SOURCE DATA:
|---|

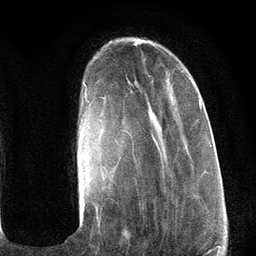
Breast MRI (dynamic contrast-enhanced), one axial slice; slice 29 of 134 in the series (ordered by position); cropped to one breast; dynamic contrast-enhanced series, time point 2 of 6 at this slice position (early post-contrast); 3 T; TE 2.8 ms, TR 7.3 ms; 1.2 mm slice thickness; 256 × 256 image matrix, field of view 180 × 180 mm. Female patient.
Structures marked on this image (semi-automatic segmentation, software-assisted and operator-edited):
- enhancing-tissue mask used for the functional tumour volume (all voxels passing the contrast-enhancement thresholds inside the analysis volume; usually the tumour): bounding box <82,70,202,219> (left, top, right, bottom; pixels)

|---|

WHAT IS EXPECTED: Return the whole listing word for word. Pictures stay out of it.

OUTPUT BELOW:
Breast MRI (dynamic contrast-enhanced), one axial slice; slice 29 of 134 in the series (ordered by position); cropped to one breast; dynamic contrast-enhanced series, time point 2 of 6 at this slice position (early post-contrast); 3 T; TE 2.8 ms, TR 7.3 ms; 1.2 mm slice thickness; 256 × 256 image matrix, field of view 180 × 180 mm. Female patient.
Structures marked on this image (semi-automatic segmentation, software-assisted and operator-edited):
- enhancing-tissue mask used for the functional tumour volume (all voxels passing the contrast-enhancement thresholds inside the analysis volume; usually the tumour): bounding box <82,70,202,219> (left, top, right, bottom; pixels)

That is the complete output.